Firstly, it is necessary to recognize that nurses have their own prescribed nursing policies which allow them to give certain forms of patient care without a prescription from the physicians (Kneedle & Dodge, 1994). For example, in skin care treatment, physicians are aware that they do not have to prescribe the skin care to nurses because they know nurses are capable of handling it on their own. This is true because nurses have guiding principles and procedures on how to look after any skin related infection (Coombs, 2004). Another example is that nurses have the obligation of preventing patient’s fall; thus, they do not need any prescription from the physicians on how to prevent the patient’s fall.
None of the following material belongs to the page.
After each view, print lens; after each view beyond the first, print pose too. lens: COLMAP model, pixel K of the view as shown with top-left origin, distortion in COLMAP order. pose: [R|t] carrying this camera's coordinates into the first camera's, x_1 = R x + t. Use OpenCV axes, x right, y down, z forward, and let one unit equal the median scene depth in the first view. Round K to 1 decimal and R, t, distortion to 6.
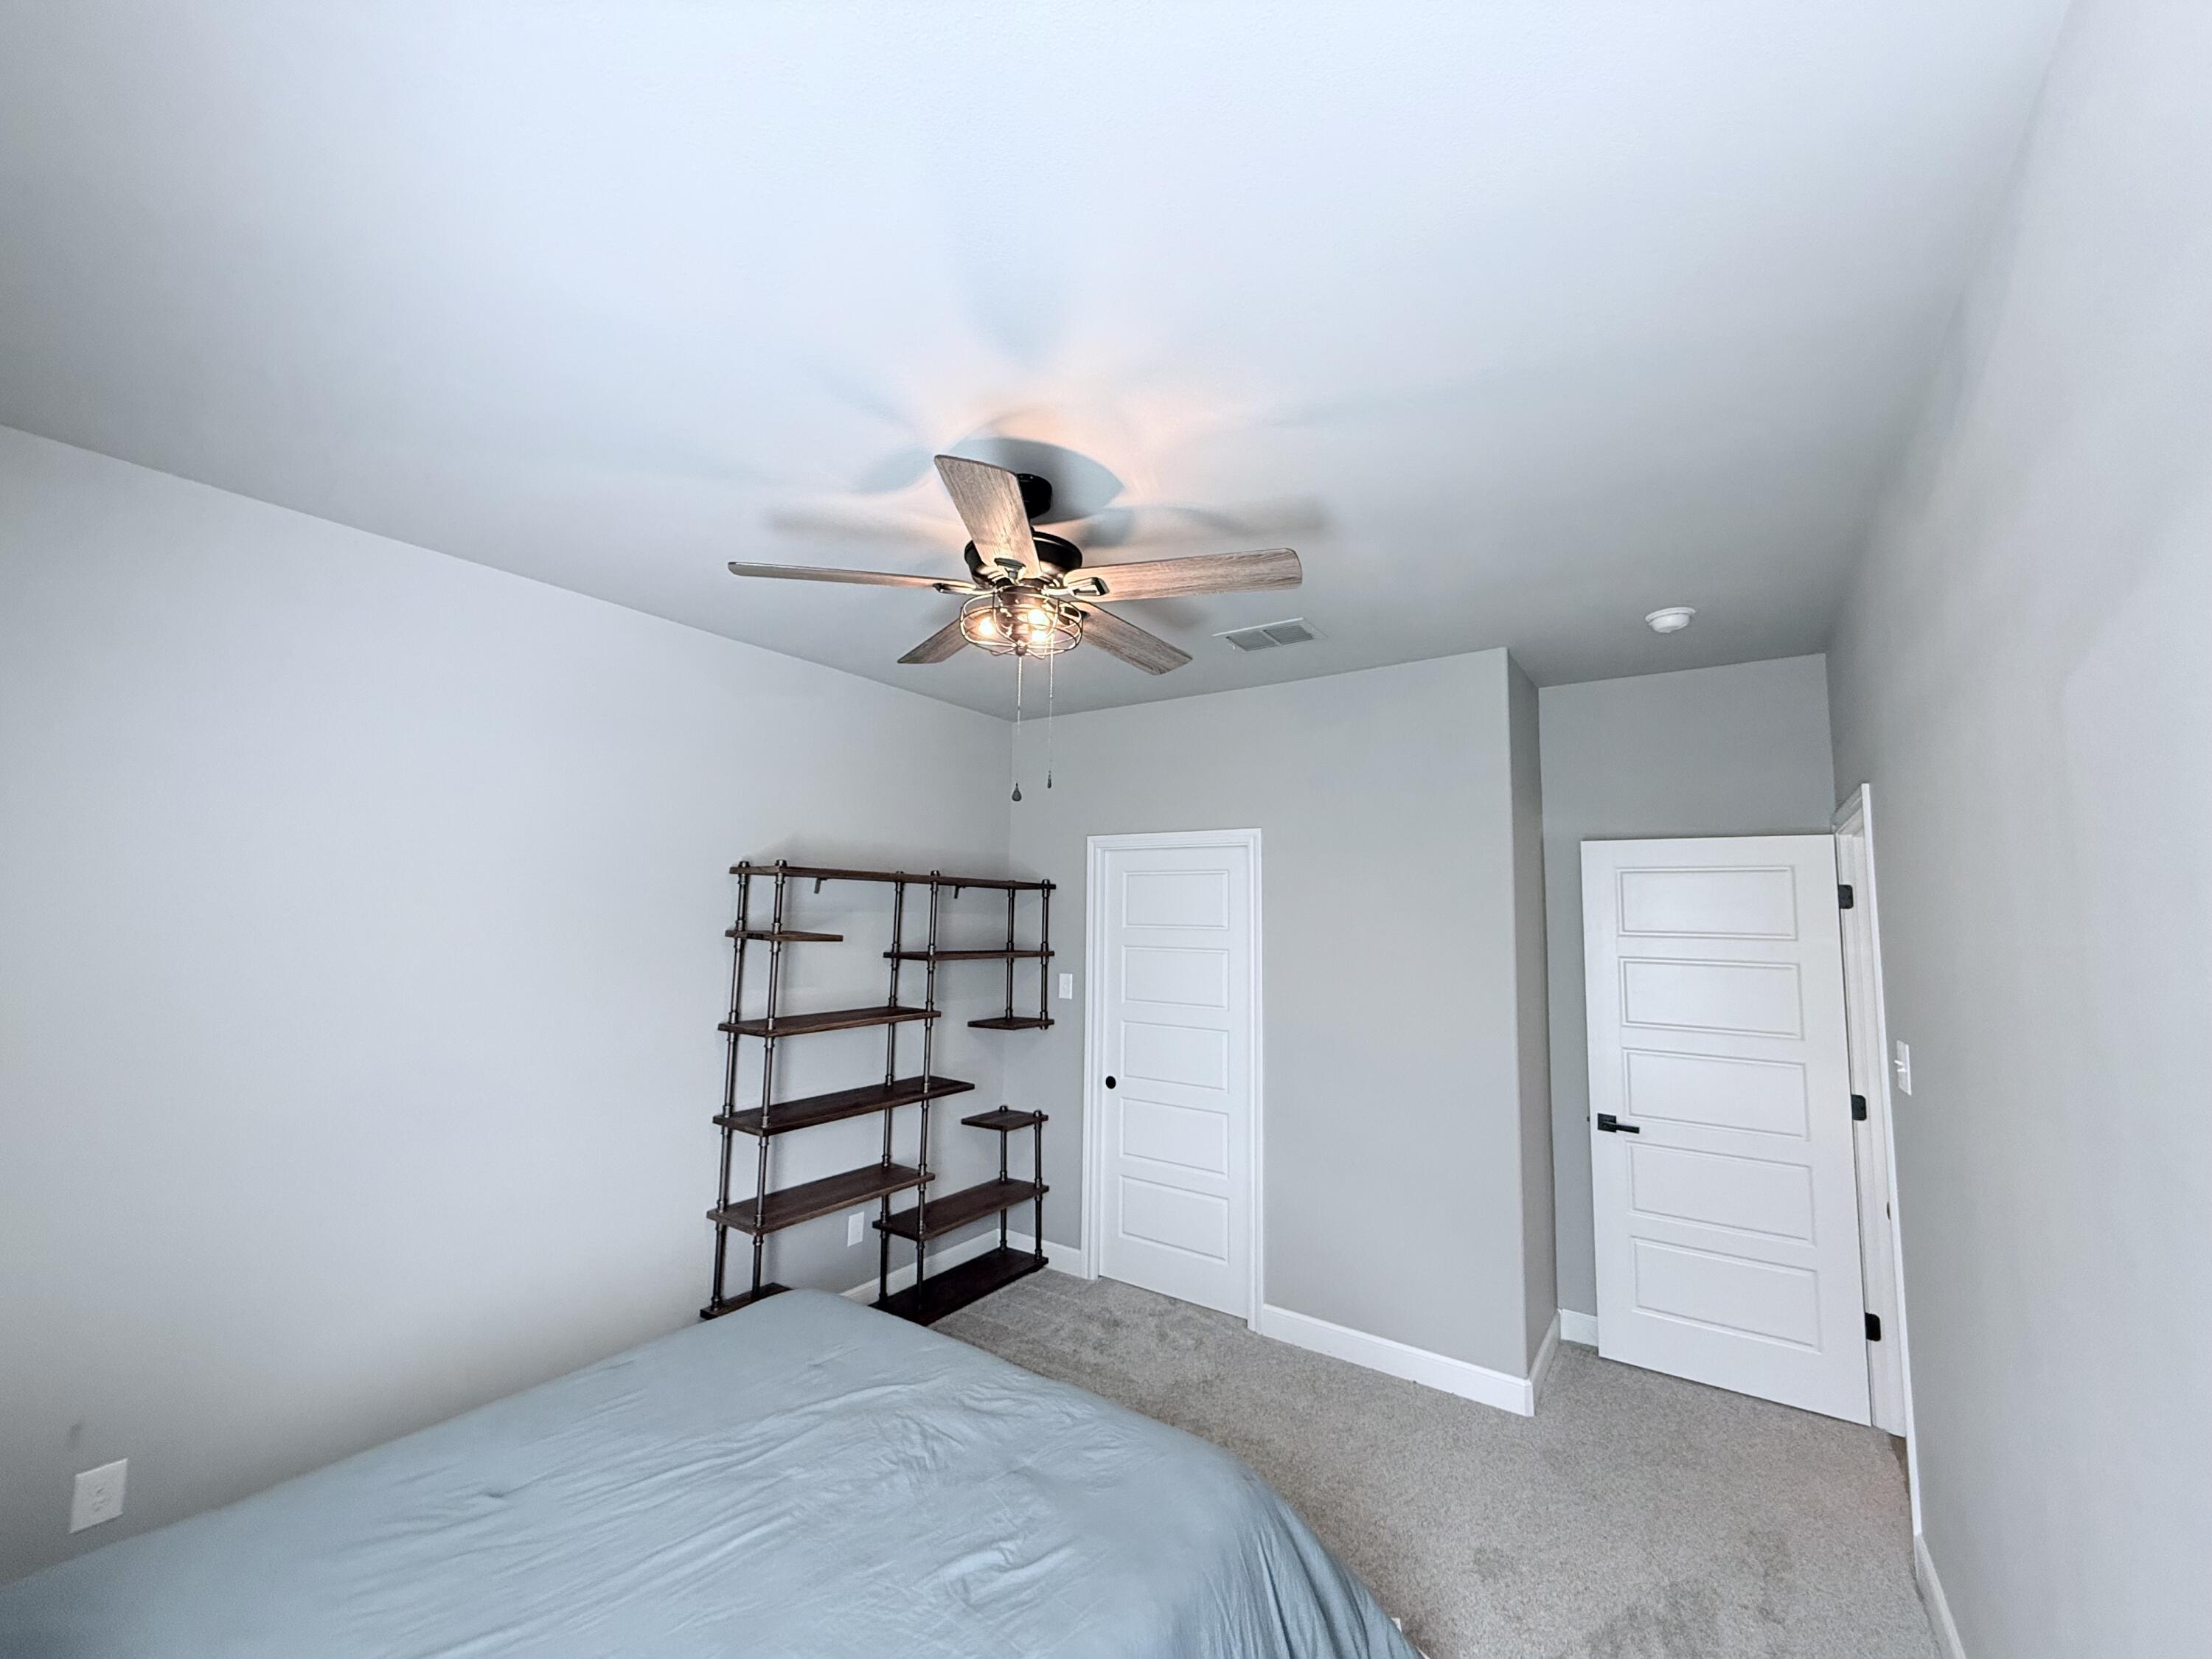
lens RADIAL K [[878.5, 0, 1098.1], [0, 878.5, 830.4], [0, 0, 1]] dist [0.001690, 0.000051]
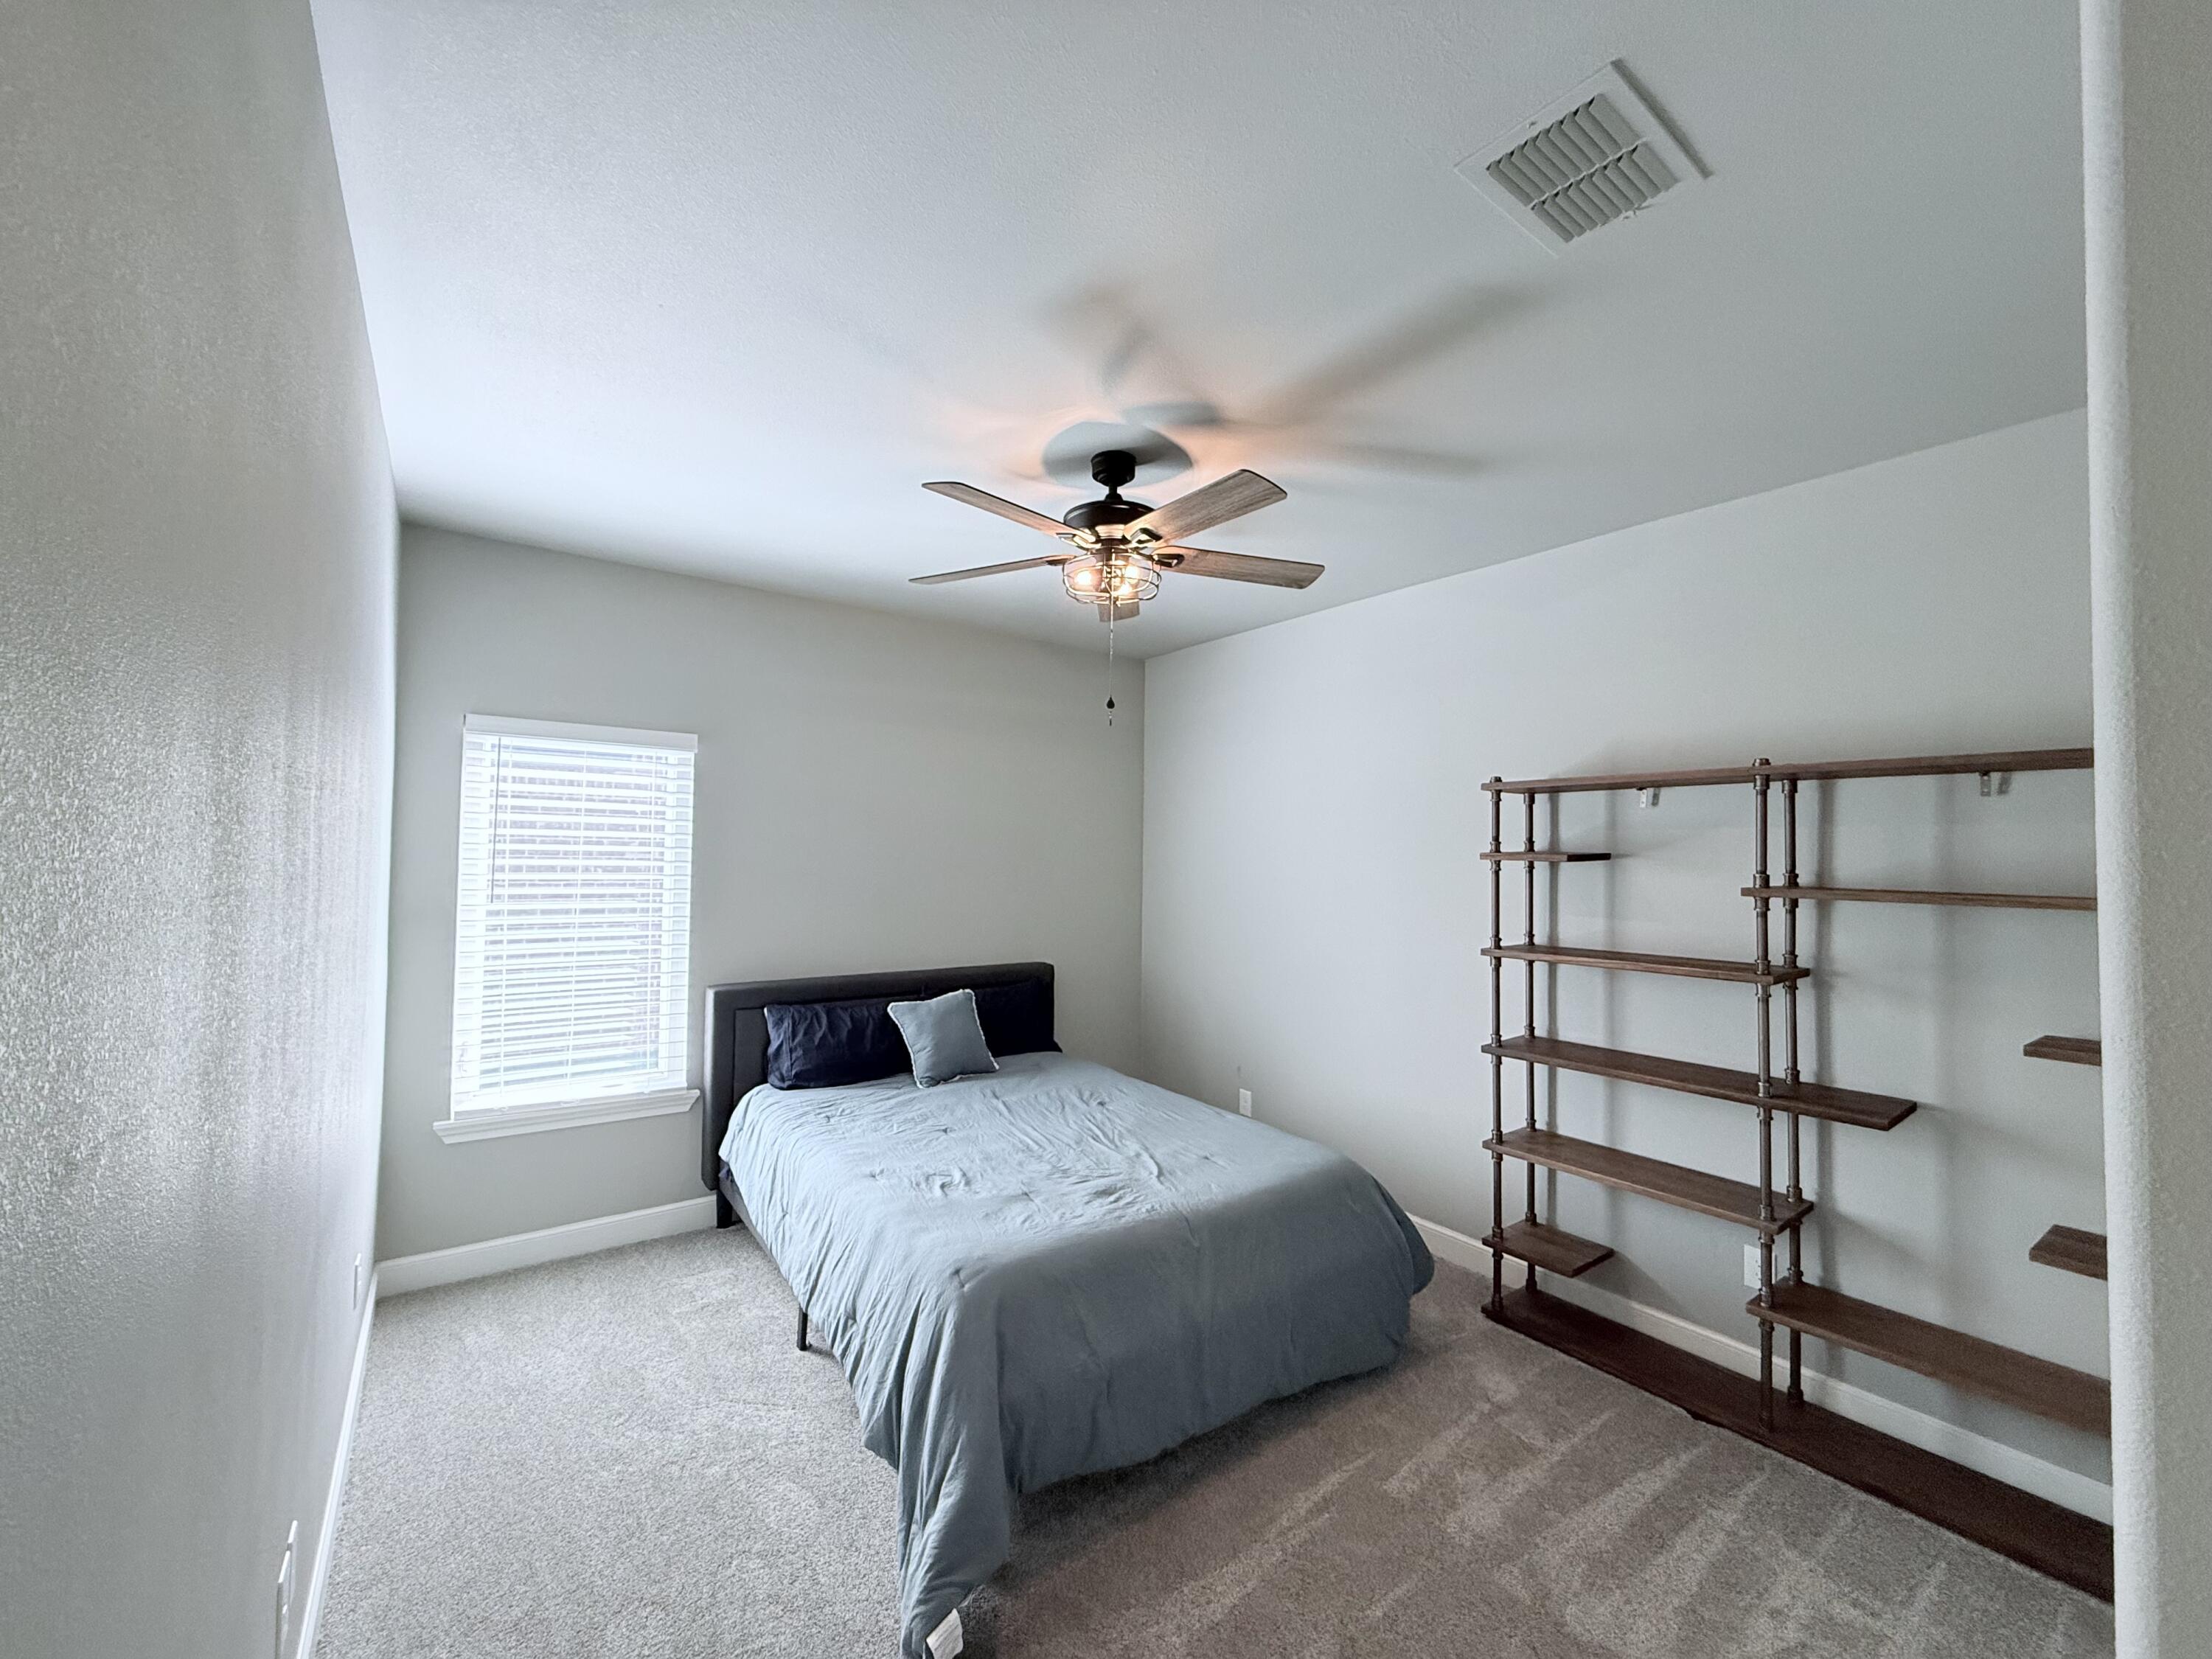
lens RADIAL K [[878.5, 0, 1098.1], [0, 878.5, 830.4], [0, 0, 1]] dist [0.001690, 0.000051]
pose [[-0.328258, -0.050851, -0.943218, 0.664150], [0.075280, 0.993965, -0.079785, 0.130222], [0.941584, -0.097196, -0.322449, 0.852513]]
In light with this, any procedure that physicians would like nurses adapt should fall under prescriptions of nursing and physicians codes of practice. Moreover, any procedure that violates nursing and physician protocol should not be endorsed at all costs (Coombs, 2004). Nonetheless, both physicians and nurses have the responsibility of ensuring that their codes of conduct do not contradict, or in any way jeopardize the patient’s care (Coombs, 2004). In order successfully to introduce any new procedure, it would be vital to include both physicians and nurses in the formulation of the procedure. This way, any matters arising from such a procedure would be discussed and resolved accordingly.
Conclusion
Physicians may find it necessary to introduce a procedure that they want nurses to adopt in care delivery, but the bottom line is that this procedure must be in line with professional practices and that the common ethical goal of not causing harm to the patient is maintained. However, the procedure may be reviewed and approved only if its aim is to improve care delivery and that both nurses and physicians are comfortable with it.

References:
Coombs, A. Maureen. (2004). Power and conflict between doctors and nurses: breaking through the inner circle in clinical care. New York: Routledge.
Kneedle, A. Julia & Dodge, H. Gwen. (1994). Perioperative patient care: the nursing perspective. Boston: Jones and Bartlett Publishers.
Tulchinsky, H. Theodore & Varavikova, E. (2009). The new public health. Amsterdam; Boston: Elsevier / Academic Press.